Sustainability benefits everyone

As a company, we are proud of the current sustainability initiatives we have in place. We also acknowledge that there is room for improvement. New systems are continually being reviewed to help us reduce our environmental impact, and we have identified the STeP certification by Oeko-tex as a goal to work towards in the future.

We have made the following commitments to ensure our Vietnam manufacturing facility is a sustainable operation:

Waste management

Recyclable waste

Waste is disposed into bins for either recycling or normal waste, the bins are then transported to the rubbish warehouse. Some waste is repurposed beforehand, large fabric off-cuts are used in garments when appropriate, and plastic bags are reused to store small items of stock.

In the warehouse, recyclable waste is further categorised into cans, plastic bottles, glass bottles, cardboard and fabric. This allows the recycling company to operate more efficiently – glass bottles have a different recycling process to plastic bottles for instance. Waste is then collected from the warehouse by certified waste management/recycling companies.

Hazardous waste

Given the nature of our operations, hazardous waste is minimal. It is kept in secure, temporary storage while waiting to be removed by certified waste management companies.

Resource management

Resource management limits unnecessary consumption. This is achieved through the following processes:

Quality management system (QMS)

When mistakes are made, resources are wasted. The goal of a QMS is to increase efficiency, which in turn decreases the waste of resources. Quality control is an integral part of our manufacturing process. Garments are regularly measured and tested during and after production, this ensures that they meet customers’ requirements.


Systems are in place to encourage consolidation of shipping. This goes for large shipments of garments, all the way down to posting samples.
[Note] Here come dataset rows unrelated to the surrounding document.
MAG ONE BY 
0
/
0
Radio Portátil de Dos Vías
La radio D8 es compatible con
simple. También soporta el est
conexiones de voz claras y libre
By delivering more goods together, less carbon emissions are used in transportation.

Supply chain interaction

We encourage sustainability to be a team effort from all parties in the supply chain. Suppliers who can’t meet the expected standards for sustainability are not chosen for procurement. We also help customers limit their environmental impact, working alongside them to find alternative packaging to reduce plastic bags and encouraging the use of recycled plastic if necessary. For some customers we pack 5-10 garments per bag to reduce the use of plastic.
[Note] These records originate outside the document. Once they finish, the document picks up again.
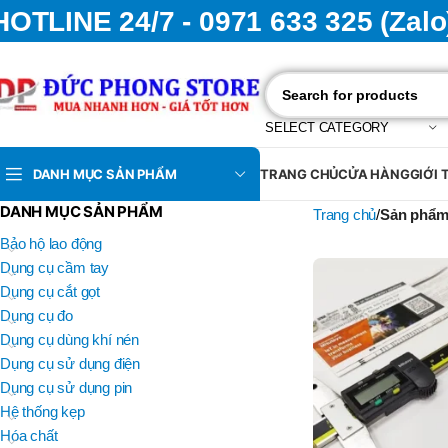
HOTLINE 24/7 - 0971 633 325 (Zalo
SELECT CATEGORY
DANH MỤC SẢN PHẨM
TRANG CHỦ
CỬA HÀNG
GIỚI 
DANH MỤC SẢN PHẨM
Trang chủ
Sản phẩm 
Bảo hộ lao động
Dụng cụ cầm tay
Dụng cụ cắt gọt
Dụng cụ đo
Dụng cụ dùng khí nén
Dụng cụ sử dụng điện
Dụng cụ sử dụng pin
Hệ thống kẹp
Hóa chất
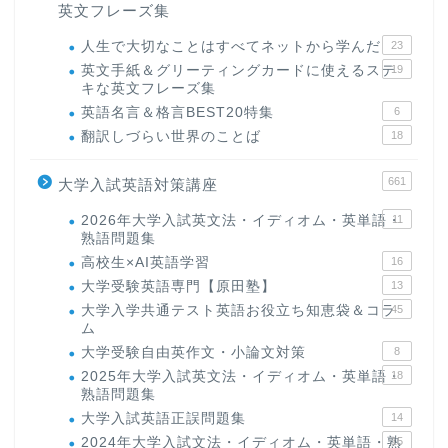
英文フレーズ集
人生で大切なことはすべてネットから学んだ
23
英文手紙＆グリーティングカードに使えるステ
19
キな英文フレーズ集
英語名言＆格言BEST20特集
6
翻訳しづらい世界のことば
18
661
大学入試英語対策講座
2026年大学入試英文法・イディオム・英単語・
11
熟語問題集
高校生×AI英語学習
16
大学受験英語専門【原田塾】
13
大学入学共通テスト英語お役立ち知恵袋＆コラ
45
ム
大学受験自由英作文・小論文対策
8
2025年大学入試英文法・イディオム・英単語・
18
熟語問題集
大学入試英語正誤問題集
14
2024年大学入試文法・イディオム・英単語・熟
15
With the growing call for sustainability in the workwear industry, we have been increasing our supplier network with mills that offer recycled fabrics and environmental certifications. This puts us in a strong position to fulfil the growing need for sustainable manufacturing.

Manufactured capital

This refers to all the material resources and energy consumed during the manufacturing process. We have several initiatives to increase the sustainability of manufactured capital.

Rain water is collected and stored in water tanks, which is then reused for the temperature cooling system and bathroom facilities. Lighting has recently been overhauled with more efficient LED lights, and motion lighting has been installed in the bathrooms. Water coolers have been placed around the factory to discourage single use water bottles.


Employees are taught how to act in a sustainable manner. A simple example is printing paper on both sides, or even better, going digital and only printing if necessary. Posters are used throughout the work place to encourage sustainability practices. To save energy, employees turn off the lights during lunch break, this lowers temperatures in the factory, which means less energy is spent on cooling. Employees are also educated about which items can be recycled and how to use the recycling bins.

SMETA audit

SMETA stands for Sedex Members Ethical Trade Audit. With the SMETA audit, customers and stakeholders can be sure that we are operating in an ethical manner. Currently, we have been assessed under the ‘SMETA 2-piller audit’, the elements assessed during this process are:

  • Labour standards
  • Health and safety
  • Management systems
  • Entitlement to work
  • Subcontracting and homeworking
  • Environmental assessment

As a commitment to our social responsibility efforts, we plan to achieve the criteria for the ‘SMETA 4-pillar audit’ by 2020. This audit covers all the aspects previously mentioned, but also features a more complex environmental assessment, and a deeper look at business ethics. This will further enhance transparency of our manufacturing process.